### TASK REQUIREMENTS
Copy out the text from every page in the material, line for line and unchanged. Leave the pictures out.

### DATA TO EXAMINE
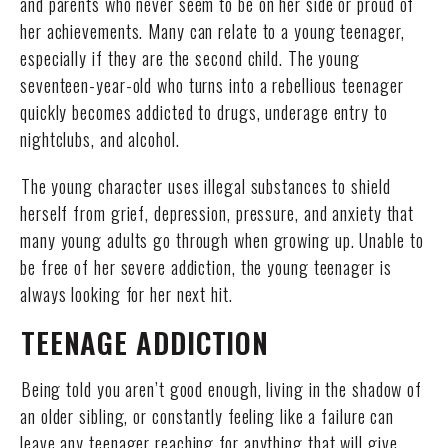
and parents who never seem to be on her side or proud of
her achievements. Many can relate to a young teenager,
especially if they are the second child. The young
seventeen-year-old who turns into a rebellious teenager
quickly becomes addicted to drugs, underage entry to
nightclubs, and alcohol.
The young character uses illegal substances to shield
herself from grief, depression, pressure, and anxiety that
many young adults go through when growing up. Unable to
be free of her severe addiction, the young teenager is
always looking for her next hit.
TEENAGE ADDICTION
Being told you aren’t good enough, living in the shadow of
an older sibling, or constantly feeling like a failure can
leave any teenager reaching for anything that will give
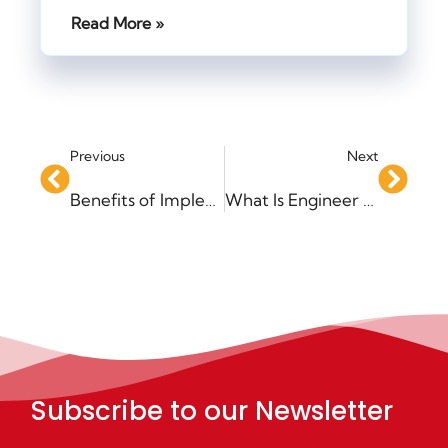
Read More »
Previous
Next
Benefits of Implementing an MRP System
What Is Engineer to Order?
Subscribe to our Newsletter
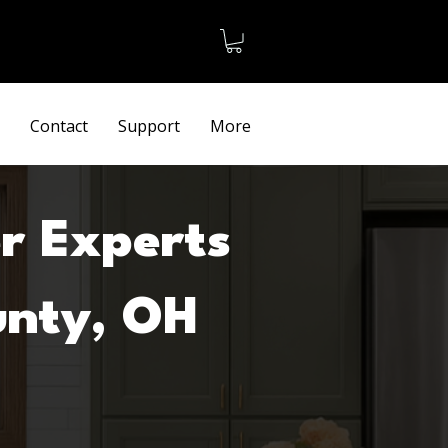
Terms
Contact
Support
More
r Experts
unty, OH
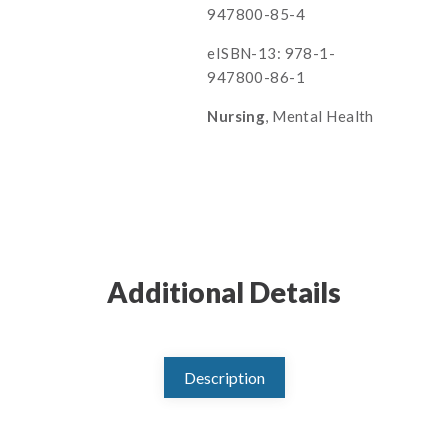
947800-85-4
eISBN-13: 978-1-
947800-86-1
Nursing
, Mental Health
Additional Details
Description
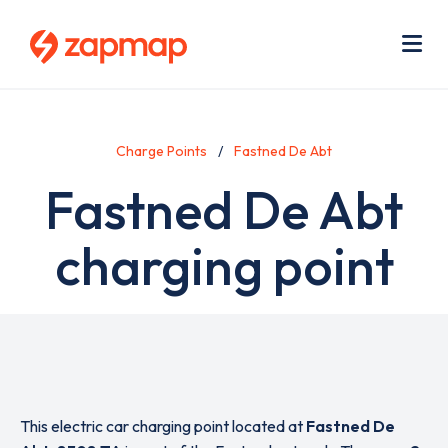
Skip
Use
to
acc
main
men
Me
content
Charge Points
Fastned De Abt
Fastned De Abt
charging point
This electric car charging point located at
Fastned De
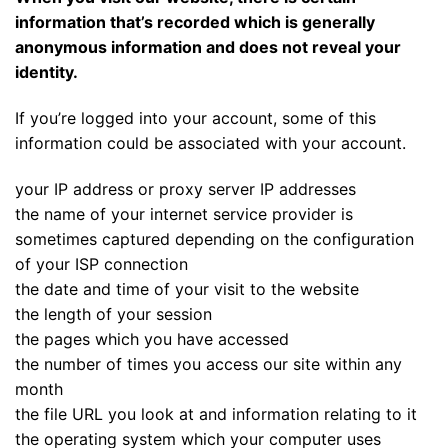
information that’s recorded which is generally
anonymous information and does not reveal your
identity.
If you’re logged into your account, some of this
information could be associated with your account.
your IP address or proxy server IP addresses
the name of your internet service provider is
sometimes captured depending on the configuration
of your ISP connection
the date and time of your visit to the website
the length of your session
the pages which you have accessed
the number of times you access our site within any
month
the file URL you look at and information relating to it
the operating system which your computer uses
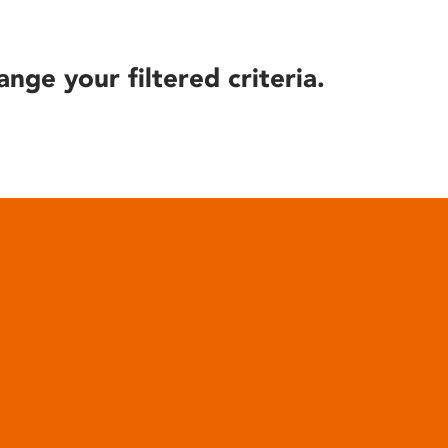
ange your filtered criteria.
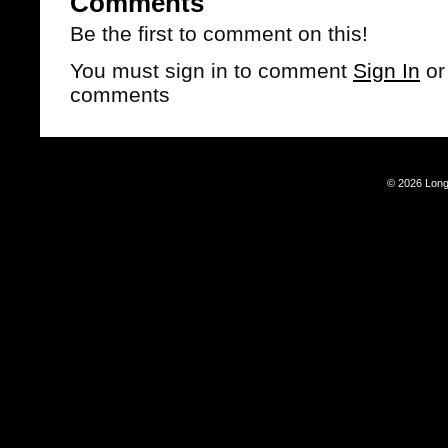
Comments
Be the first to comment on this!
You must sign in to comment
Sign In
o
comments
© 2026 Long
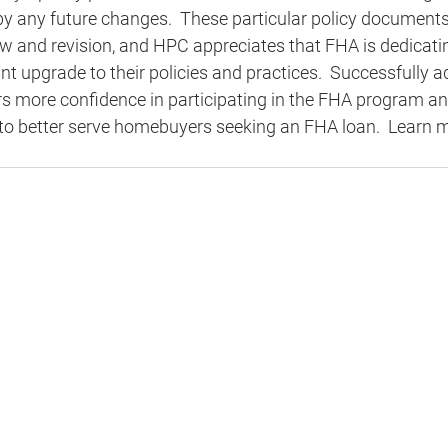
by any future changes.  These particular policy documents
ew and revision, and HPC appreciates that FHA is dedicati
nt upgrade to their policies and practices.  Successfully 
ers more confidence in participating in the FHA program a
 to better serve homebuyers seeking an FHA loan.  Learn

### WRITTEN RESPONSE
and parents who never seem to be on her side or proud of
her achievements. Many can relate to a young teenager,
especially if they are the second child. The young
seventeen-year-old who turns into a rebellious teenager
quickly becomes addicted to drugs, underage entry to
nightclubs, and alcohol.
The young character uses illegal substances to shield
herself from grief, depression, pressure, and anxiety that
many young adults go through when growing up. Unable to
be free of her severe addiction, the young teenager is
always looking for her next hit.
TEENAGE ADDICTION
Being told you aren’t good enough, living in the shadow of
an older sibling, or constantly feeling like a failure can
leave any teenager reaching for anything that will give
Read More »
Previous
Next
Benefits of Implementing an MRP System
What Is Engineer to Order?
Subscribe to our Newsletter
Terms
Contact
Support
More
r Experts
unty, OH
947800-85-4
eISBN-13: 978-1-
947800-86-1
Nursing
, Mental Health
Additional Details
Description
Skip
Use
to
acc
main
men
Me
content
Charge Points
Fastned De Abt
Fastned De Abt
charging point
This electric car charging point located at
Fastned De
information that’s recorded which is generally
anonymous information and does not reveal your
identity.
If you’re logged into your account, some of this
information could be associated with your account.
your IP address or proxy server IP addresses
the name of your internet service provider is
sometimes captured depending on the configuration
of your ISP connection
the date and time of your visit to the website
the length of your session
the pages which you have accessed
the number of times you access our site within any
month
the file URL you look at and information relating to it
the operating system which your computer uses
ange your filtered criteria.
Comments
Be the first to comment on this!
You must sign in to comment
Sign In
o
comments
© 2026 Long
by any future changes.  These particular policy documents
ew and revision, and HPC appreciates that FHA is dedicati
nt upgrade to their policies and practices.  Successfully 
ers more confidence in participating in the FHA program a
 to better serve homebuyers seeking an FHA loan.  Learn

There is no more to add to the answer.